Problem: Return every one of the lines below word for word, with nothing changed.
[Begin Entries provided]
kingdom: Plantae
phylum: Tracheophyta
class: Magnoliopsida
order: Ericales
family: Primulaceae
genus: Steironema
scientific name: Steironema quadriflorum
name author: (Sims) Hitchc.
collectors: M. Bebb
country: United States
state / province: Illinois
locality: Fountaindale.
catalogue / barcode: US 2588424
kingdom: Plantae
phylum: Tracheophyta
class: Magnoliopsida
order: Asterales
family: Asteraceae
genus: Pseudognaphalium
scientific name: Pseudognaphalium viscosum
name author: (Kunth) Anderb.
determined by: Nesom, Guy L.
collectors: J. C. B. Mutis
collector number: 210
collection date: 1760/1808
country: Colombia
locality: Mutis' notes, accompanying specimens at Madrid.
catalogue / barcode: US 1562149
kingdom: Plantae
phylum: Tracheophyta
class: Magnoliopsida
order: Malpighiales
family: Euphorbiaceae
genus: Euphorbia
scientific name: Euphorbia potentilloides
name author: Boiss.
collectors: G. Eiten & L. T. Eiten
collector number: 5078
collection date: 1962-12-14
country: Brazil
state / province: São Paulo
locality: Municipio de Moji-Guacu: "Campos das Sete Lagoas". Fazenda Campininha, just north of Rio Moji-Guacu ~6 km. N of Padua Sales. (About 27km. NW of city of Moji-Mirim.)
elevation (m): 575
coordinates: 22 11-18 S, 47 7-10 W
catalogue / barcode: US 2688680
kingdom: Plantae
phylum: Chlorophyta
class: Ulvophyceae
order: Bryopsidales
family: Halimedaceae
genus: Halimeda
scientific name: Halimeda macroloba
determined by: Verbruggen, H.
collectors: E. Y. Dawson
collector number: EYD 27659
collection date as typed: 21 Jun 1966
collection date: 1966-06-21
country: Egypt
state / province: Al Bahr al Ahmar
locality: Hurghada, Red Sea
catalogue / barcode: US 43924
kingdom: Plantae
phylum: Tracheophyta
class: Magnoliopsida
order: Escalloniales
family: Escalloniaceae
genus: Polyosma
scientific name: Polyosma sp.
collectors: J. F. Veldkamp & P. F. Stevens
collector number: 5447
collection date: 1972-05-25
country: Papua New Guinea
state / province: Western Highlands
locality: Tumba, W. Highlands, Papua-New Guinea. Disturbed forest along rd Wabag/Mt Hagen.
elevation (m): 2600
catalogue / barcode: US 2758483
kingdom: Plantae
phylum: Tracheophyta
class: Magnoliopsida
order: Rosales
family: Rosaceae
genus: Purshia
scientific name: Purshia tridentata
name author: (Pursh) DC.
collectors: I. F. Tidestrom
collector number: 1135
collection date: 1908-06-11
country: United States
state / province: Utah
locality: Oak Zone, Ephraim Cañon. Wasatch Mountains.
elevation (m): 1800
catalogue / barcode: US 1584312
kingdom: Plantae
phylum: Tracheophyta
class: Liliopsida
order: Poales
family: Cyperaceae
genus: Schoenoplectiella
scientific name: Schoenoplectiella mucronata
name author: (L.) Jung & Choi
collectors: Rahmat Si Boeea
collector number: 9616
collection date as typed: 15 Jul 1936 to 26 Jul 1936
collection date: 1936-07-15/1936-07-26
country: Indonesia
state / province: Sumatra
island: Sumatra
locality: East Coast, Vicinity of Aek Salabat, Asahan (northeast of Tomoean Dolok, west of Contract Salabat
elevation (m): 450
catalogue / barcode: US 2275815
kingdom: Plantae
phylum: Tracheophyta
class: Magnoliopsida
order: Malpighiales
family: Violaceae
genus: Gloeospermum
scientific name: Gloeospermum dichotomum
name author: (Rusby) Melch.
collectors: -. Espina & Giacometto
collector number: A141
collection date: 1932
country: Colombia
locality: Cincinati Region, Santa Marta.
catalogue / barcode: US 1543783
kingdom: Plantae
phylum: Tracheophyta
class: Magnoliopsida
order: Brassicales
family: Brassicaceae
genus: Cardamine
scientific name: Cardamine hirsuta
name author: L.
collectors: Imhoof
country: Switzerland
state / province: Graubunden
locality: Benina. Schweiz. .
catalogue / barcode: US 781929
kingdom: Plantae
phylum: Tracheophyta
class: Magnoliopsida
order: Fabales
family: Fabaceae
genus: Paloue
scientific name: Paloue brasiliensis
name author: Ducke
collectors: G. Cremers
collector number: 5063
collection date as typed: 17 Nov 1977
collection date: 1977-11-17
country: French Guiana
[End Entries provided]
Output of the exercise:
kingdom: Plantae
phylum: Tracheophyta
class: Magnoliopsida
order: Ericales
family: Primulaceae
genus: Steironema
scientific name: Steironema quadriflorum
name author: (Sims) Hitchc.
collectors: M. Bebb
country: United States
state / province: Illinois
locality: Fountaindale.
catalogue / barcode: US 2588424
kingdom: Plantae
phylum: Tracheophyta
class: Magnoliopsida
order: Asterales
family: Asteraceae
genus: Pseudognaphalium
scientific name: Pseudognaphalium viscosum
name author: (Kunth) Anderb.
determined by: Nesom, Guy L.
collectors: J. C. B. Mutis
collector number: 210
collection date: 1760/1808
country: Colombia
locality: Mutis' notes, accompanying specimens at Madrid.
catalogue / barcode: US 1562149
kingdom: Plantae
phylum: Tracheophyta
class: Magnoliopsida
order: Malpighiales
family: Euphorbiaceae
genus: Euphorbia
scientific name: Euphorbia potentilloides
name author: Boiss.
collectors: G. Eiten & L. T. Eiten
collector number: 5078
collection date: 1962-12-14
country: Brazil
state / province: São Paulo
locality: Municipio de Moji-Guacu: "Campos das Sete Lagoas". Fazenda Campininha, just north of Rio Moji-Guacu ~6 km. N of Padua Sales. (About 27km. NW of city of Moji-Mirim.)
elevation (m): 575
coordinates: 22 11-18 S, 47 7-10 W
catalogue / barcode: US 2688680
kingdom: Plantae
phylum: Chlorophyta
class: Ulvophyceae
order: Bryopsidales
family: Halimedaceae
genus: Halimeda
scientific name: Halimeda macroloba
determined by: Verbruggen, H.
collectors: E. Y. Dawson
collector number: EYD 27659
collection date as typed: 21 Jun 1966
collection date: 1966-06-21
country: Egypt
state / province: Al Bahr al Ahmar
locality: Hurghada, Red Sea
catalogue / barcode: US 43924
kingdom: Plantae
phylum: Tracheophyta
class: Magnoliopsida
order: Escalloniales
family: Escalloniaceae
genus: Polyosma
scientific name: Polyosma sp.
collectors: J. F. Veldkamp & P. F. Stevens
collector number: 5447
collection date: 1972-05-25
country: Papua New Guinea
state / province: Western Highlands
locality: Tumba, W. Highlands, Papua-New Guinea. Disturbed forest along rd Wabag/Mt Hagen.
elevation (m): 2600
catalogue / barcode: US 2758483
kingdom: Plantae
phylum: Tracheophyta
class: Magnoliopsida
order: Rosales
family: Rosaceae
genus: Purshia
scientific name: Purshia tridentata
name author: (Pursh) DC.
collectors: I. F. Tidestrom
collector number: 1135
collection date: 1908-06-11
country: United States
state / province: Utah
locality: Oak Zone, Ephraim Cañon. Wasatch Mountains.
elevation (m): 1800
catalogue / barcode: US 1584312
kingdom: Plantae
phylum: Tracheophyta
class: Liliopsida
order: Poales
family: Cyperaceae
genus: Schoenoplectiella
scientific name: Schoenoplectiella mucronata
name author: (L.) Jung & Choi
collectors: Rahmat Si Boeea
collector number: 9616
collection date as typed: 15 Jul 1936 to 26 Jul 1936
collection date: 1936-07-15/1936-07-26
country: Indonesia
state / province: Sumatra
island: Sumatra
locality: East Coast, Vicinity of Aek Salabat, Asahan (northeast of Tomoean Dolok, west of Contract Salabat
elevation (m): 450
catalogue / barcode: US 2275815
kingdom: Plantae
phylum: Tracheophyta
class: Magnoliopsida
order: Malpighiales
family: Violaceae
genus: Gloeospermum
scientific name: Gloeospermum dichotomum
name author: (Rusby) Melch.
collectors: -. Espina & Giacometto
collector number: A141
collection date: 1932
country: Colombia
locality: Cincinati Region, Santa Marta.
catalogue / barcode: US 1543783
kingdom: Plantae
phylum: Tracheophyta
class: Magnoliopsida
order: Brassicales
family: Brassicaceae
genus: Cardamine
scientific name: Cardamine hirsuta
name author: L.
collectors: Imhoof
country: Switzerland
state / province: Graubunden
locality: Benina. Schweiz. .
catalogue / barcode: US 781929
kingdom: Plantae
phylum: Tracheophyta
class: Magnoliopsida
order: Fabales
family: Fabaceae
genus: Paloue
scientific name: Paloue brasiliensis
name author: Ducke
collectors: G. Cremers
collector number: 5063
collection date as typed: 17 Nov 1977
collection date: 1977-11-17
country: French Guiana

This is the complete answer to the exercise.